■ Saved data entries:
_ _ _ _ _ _ _

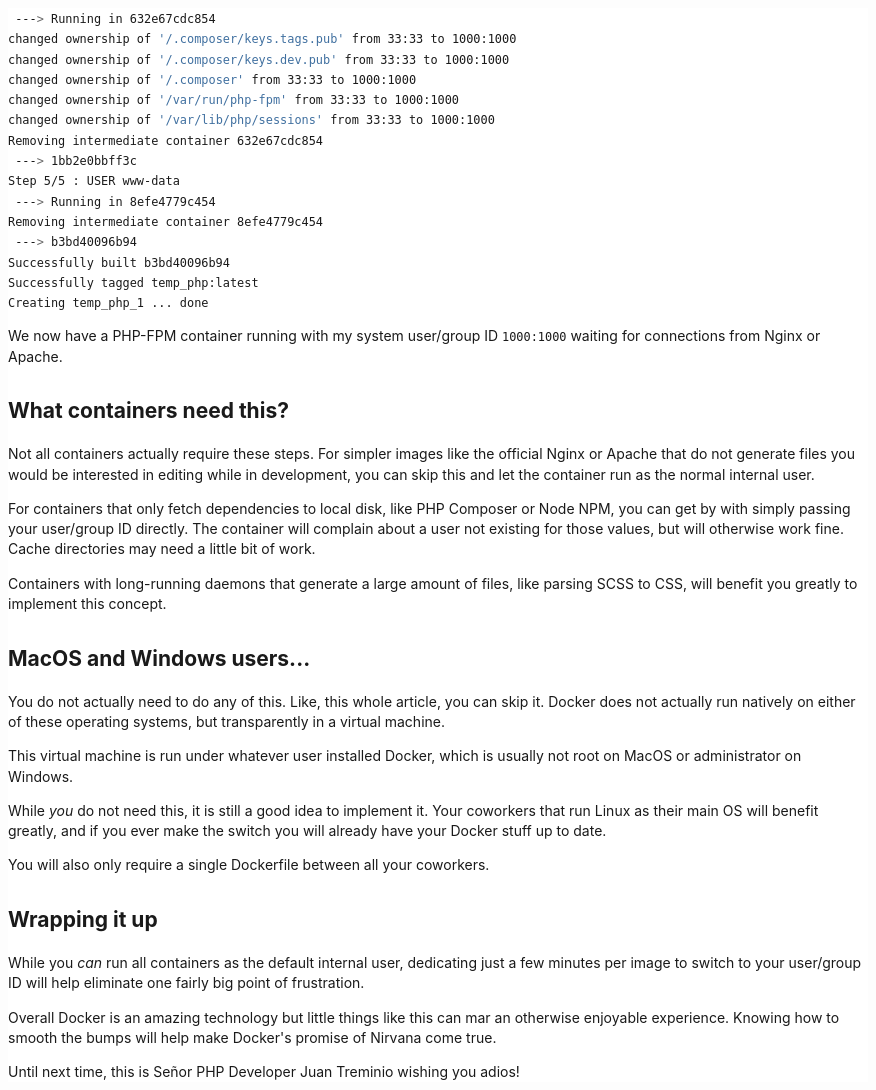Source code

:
 ```bash
 ---> Running in 632e67cdc854
changed ownership of '/.composer/keys.tags.pub' from 33:33 to 1000:1000
changed ownership of '/.composer/keys.dev.pub' from 33:33 to 1000:1000
changed ownership of '/.composer' from 33:33 to 1000:1000
changed ownership of '/var/run/php-fpm' from 33:33 to 1000:1000
changed ownership of '/var/lib/php/sessions' from 33:33 to 1000:1000
Removing intermediate container 632e67cdc854
 ---> 1bb2e0bbff3c
Step 5/5 : USER www-data
 ---> Running in 8efe4779c454
Removing intermediate container 8efe4779c454
 ---> b3bd40096b94
Successfully built b3bd40096b94
Successfully tagged temp_php:latest
Creating temp_php_1 ... done
```

We now have a PHP-FPM container running with my system user/group ID
`1000:1000` waiting for connections from Nginx or Apache.

## What containers need this?

Not all containers actually require these steps. For simpler images like the
official Nginx or Apache that do not generate files you would be interested in
editing while in development, you can skip this and let the container run as
the normal internal user.

For containers that only fetch dependencies to local disk, like PHP Composer
or Node NPM, you can get by with simply passing your user/group ID directly.
The container will complain about a user not existing for those values, but
will otherwise work fine. Cache directories may need a little bit of work.

Containers with long-running daemons that generate a large amount of files,
like parsing SCSS to CSS, will benefit you greatly to implement this concept.

## MacOS and Windows users...

You do not actually need to do any of this. Like, this whole article, you can
skip it. Docker does not actually run natively on either of these operating
systems, but transparently in a virtual machine.

This virtual machine is run under whatever user installed Docker, which is
usually not root on MacOS or administrator on Windows.

While _you_ do not need this, it is still a good idea to implement it. Your
coworkers that run Linux as their main OS will benefit greatly, and if you ever
make the switch you will already have your Docker stuff up to date.

You will also only require a single Dockerfile between all your coworkers.

## Wrapping it up

While you _can_ run all containers as the default internal user, dedicating
just a few minutes per image to switch to your user/group ID will help
eliminate one fairly big point of frustration.

Overall Docker is an amazing technology but little things like this can mar an
otherwise enjoyable experience. Knowing how to smooth the bumps will help make
Docker's promise of Nirvana come true.

Until next time, this is Señor PHP Developer Juan Treminio wishing you adios!
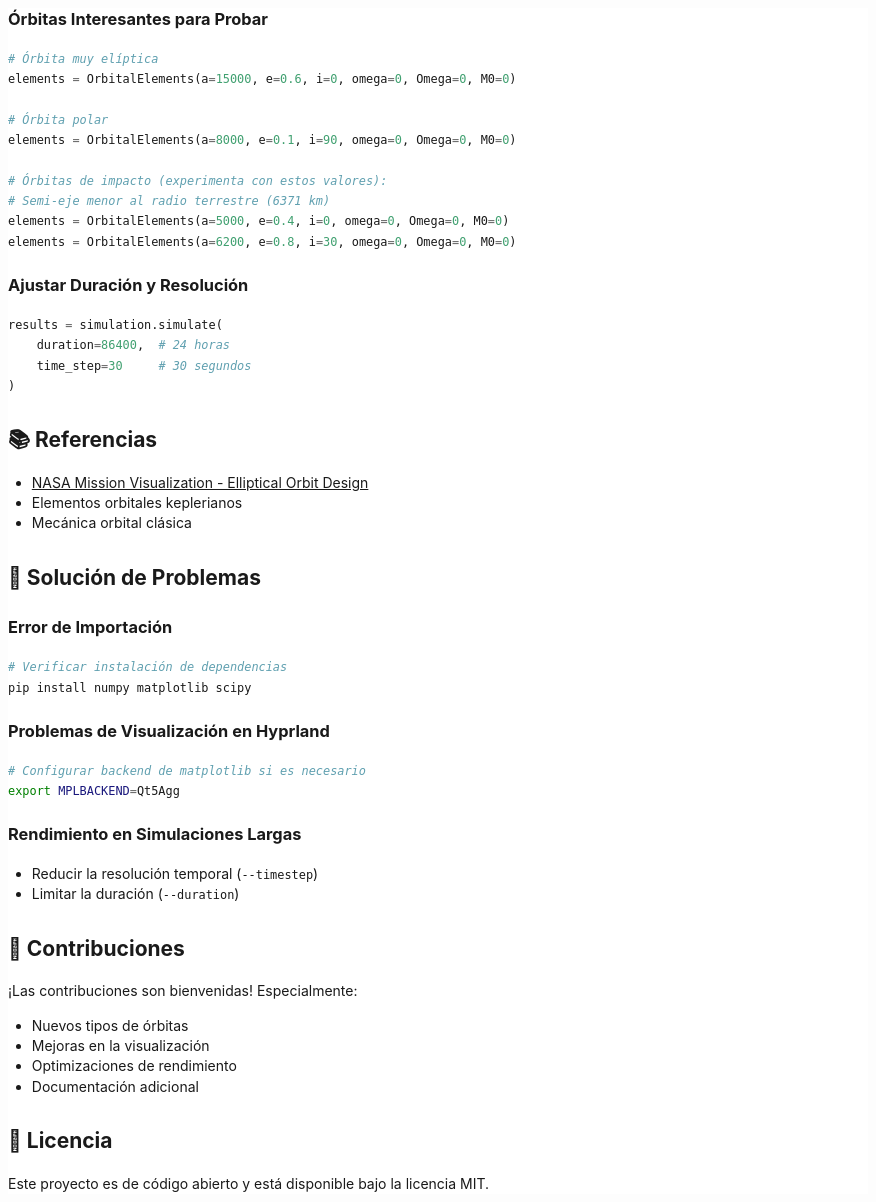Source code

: ### Órbitas Interesantes para Probar
```python
# Órbita muy elíptica
elements = OrbitalElements(a=15000, e=0.6, i=0, omega=0, Omega=0, M0=0)

# Órbita polar
elements = OrbitalElements(a=8000, e=0.1, i=90, omega=0, Omega=0, M0=0)

# Órbitas de impacto (experimenta con estos valores):
# Semi-eje menor al radio terrestre (6371 km)
elements = OrbitalElements(a=5000, e=0.4, i=0, omega=0, Omega=0, M0=0)
elements = OrbitalElements(a=6200, e=0.8, i=30, omega=0, Omega=0, M0=0)
```

### Ajustar Duración y Resolución
```python
results = simulation.simulate(
    duration=86400,  # 24 horas
    time_step=30     # 30 segundos
)
```

## 📚 Referencias

- [NASA Mission Visualization - Elliptical Orbit Design](https://nasa.github.io/mission-viz/RMarkdown/Elliptical_Orbit_Design.html)
- Elementos orbitales keplerianos
- Mecánica orbital clásica

## 🐛 Solución de Problemas

### Error de Importación
```bash
# Verificar instalación de dependencias
pip install numpy matplotlib scipy
```

### Problemas de Visualización en Hyprland
```bash
# Configurar backend de matplotlib si es necesario
export MPLBACKEND=Qt5Agg
```

### Rendimiento en Simulaciones Largas
- Reducir la resolución temporal (`--timestep`)
- Limitar la duración (`--duration`)

## 🤝 Contribuciones

¡Las contribuciones son bienvenidas! Especialmente:
- Nuevos tipos de órbitas
- Mejoras en la visualización
- Optimizaciones de rendimiento
- Documentación adicional

## 📄 Licencia

Este proyecto es de código abierto y está disponible bajo la licencia MIT.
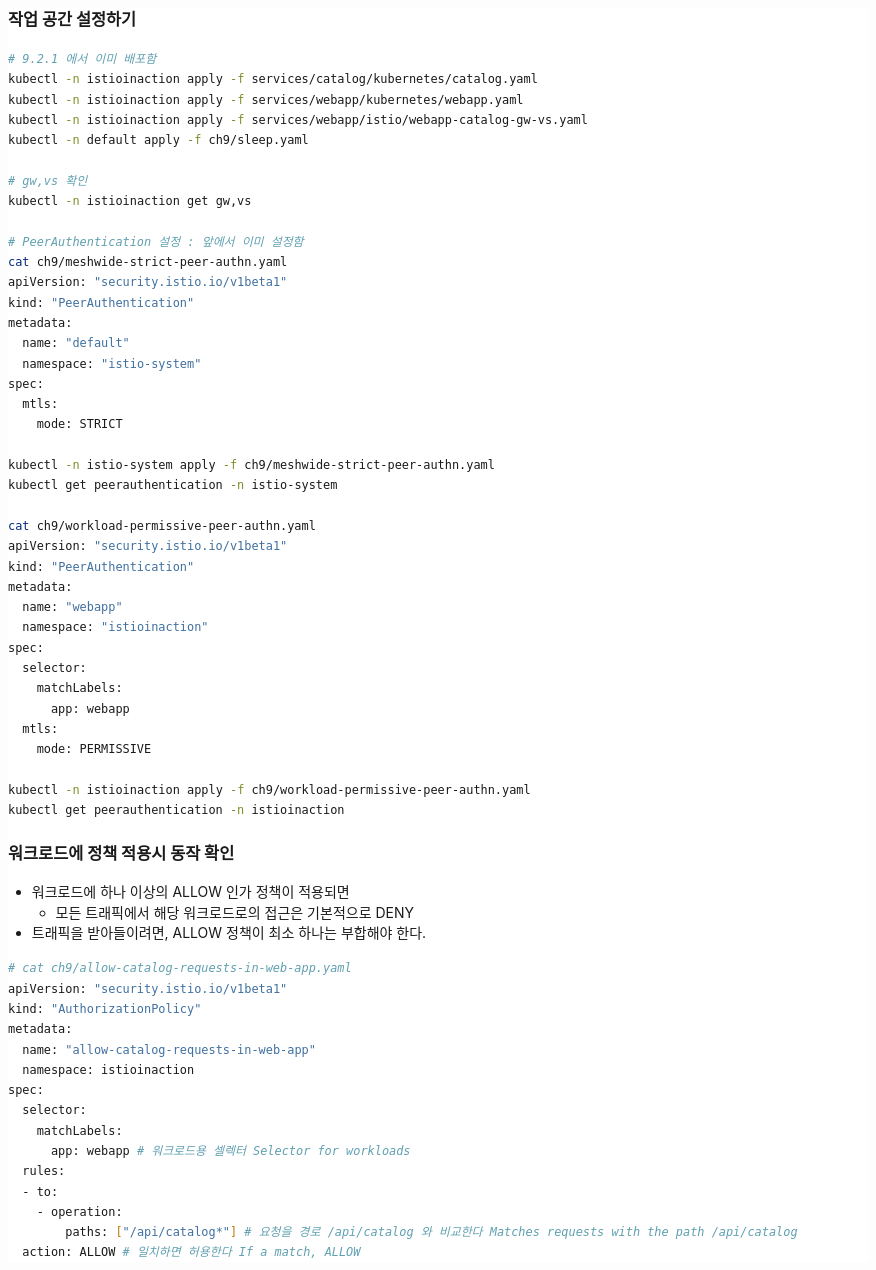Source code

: ### 작업 공간 설정하기
```bash
# 9.2.1 에서 이미 배포함
kubectl -n istioinaction apply -f services/catalog/kubernetes/catalog.yaml
kubectl -n istioinaction apply -f services/webapp/kubernetes/webapp.yaml
kubectl -n istioinaction apply -f services/webapp/istio/webapp-catalog-gw-vs.yaml
kubectl -n default apply -f ch9/sleep.yaml

# gw,vs 확인 
kubectl -n istioinaction get gw,vs

# PeerAuthentication 설정 : 앞에서 이미 설정함
cat ch9/meshwide-strict-peer-authn.yaml
apiVersion: "security.istio.io/v1beta1"
kind: "PeerAuthentication"
metadata:
  name: "default"
  namespace: "istio-system"
spec:
  mtls:
    mode: STRICT
    
kubectl -n istio-system apply -f ch9/meshwide-strict-peer-authn.yaml
kubectl get peerauthentication -n istio-system

cat ch9/workload-permissive-peer-authn.yaml
apiVersion: "security.istio.io/v1beta1"
kind: "PeerAuthentication"
metadata:
  name: "webapp"
  namespace: "istioinaction"
spec:
  selector:
    matchLabels:
      app: webapp 
  mtls:
    mode: PERMISSIVE

kubectl -n istioinaction apply -f ch9/workload-permissive-peer-authn.yaml
kubectl get peerauthentication -n istioinaction
```

### 워크로드에 정책 적용시 동작 확인
- 워크로드에 하나 이상의 ALLOW 인가 정책이 적용되면
	- 모든 트래픽에서 해당 워크로드로의 접근은 기본적으로 DENY
- 트래픽을 받아들이려면, ALLOW 정책이 최소 하나는 부합해야 한다.

```bash
# cat ch9/allow-catalog-requests-in-web-app.yaml
apiVersion: "security.istio.io/v1beta1"
kind: "AuthorizationPolicy"
metadata:
  name: "allow-catalog-requests-in-web-app"
  namespace: istioinaction
spec:
  selector:
    matchLabels:
      app: webapp # 워크로드용 셀렉터 Selector for workloads
  rules:
  - to:
    - operation:
        paths: ["/api/catalog*"] # 요청을 경로 /api/catalog 와 비교한다 Matches requests with the path /api/catalog
  action: ALLOW # 일치하면 허용한다 If a match, ALLOW
```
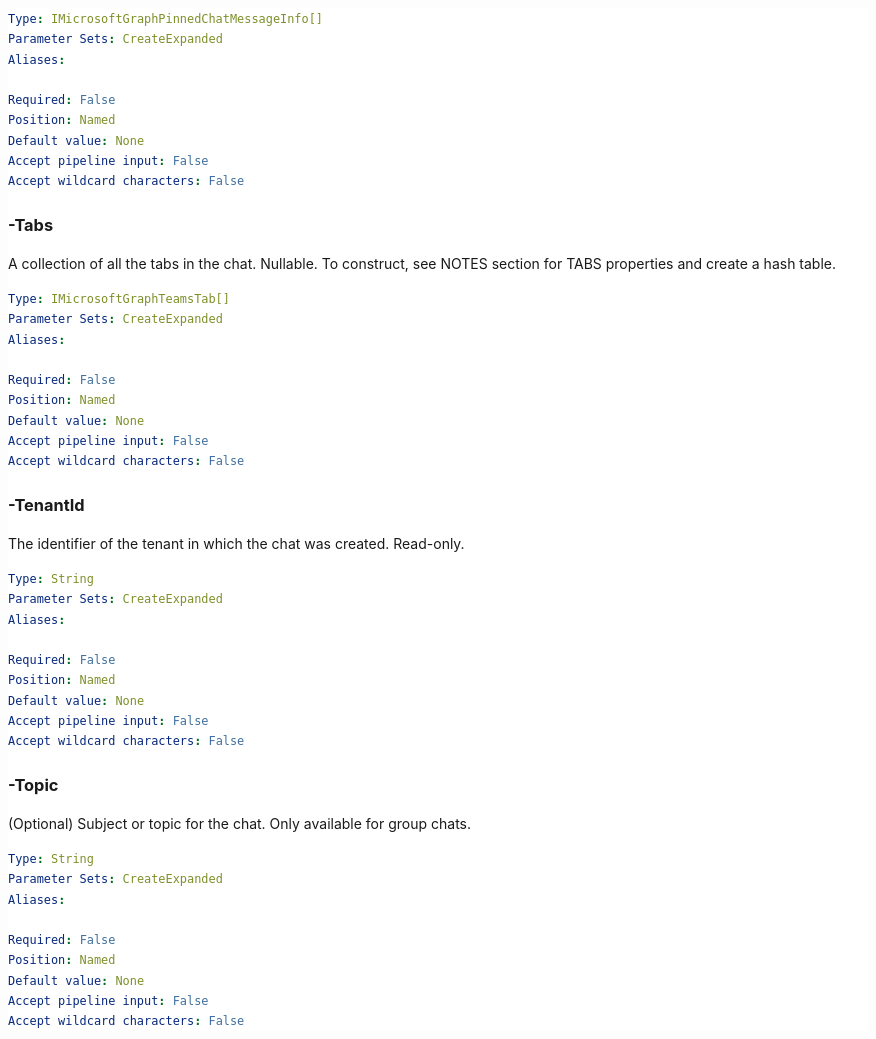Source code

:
 ```yaml
Type: IMicrosoftGraphPinnedChatMessageInfo[]
Parameter Sets: CreateExpanded
Aliases:

Required: False
Position: Named
Default value: None
Accept pipeline input: False
Accept wildcard characters: False
```

### -Tabs
A collection of all the tabs in the chat.
Nullable.
To construct, see NOTES section for TABS properties and create a hash table.

```yaml
Type: IMicrosoftGraphTeamsTab[]
Parameter Sets: CreateExpanded
Aliases:

Required: False
Position: Named
Default value: None
Accept pipeline input: False
Accept wildcard characters: False
```

### -TenantId
The identifier of the tenant in which the chat was created.
Read-only.

```yaml
Type: String
Parameter Sets: CreateExpanded
Aliases:

Required: False
Position: Named
Default value: None
Accept pipeline input: False
Accept wildcard characters: False
```

### -Topic
(Optional) Subject or topic for the chat.
Only available for group chats.

```yaml
Type: String
Parameter Sets: CreateExpanded
Aliases:

Required: False
Position: Named
Default value: None
Accept pipeline input: False
Accept wildcard characters: False
```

_ _ _ _ _ _ _

■ Your instructions: The lines in the records above that include the word "make" must be copied out.

■ Response to this task:
make the switch you will already have your Docker stuff up to date.
otherwise enjoyable experience. Knowing how to smooth the bumps will help make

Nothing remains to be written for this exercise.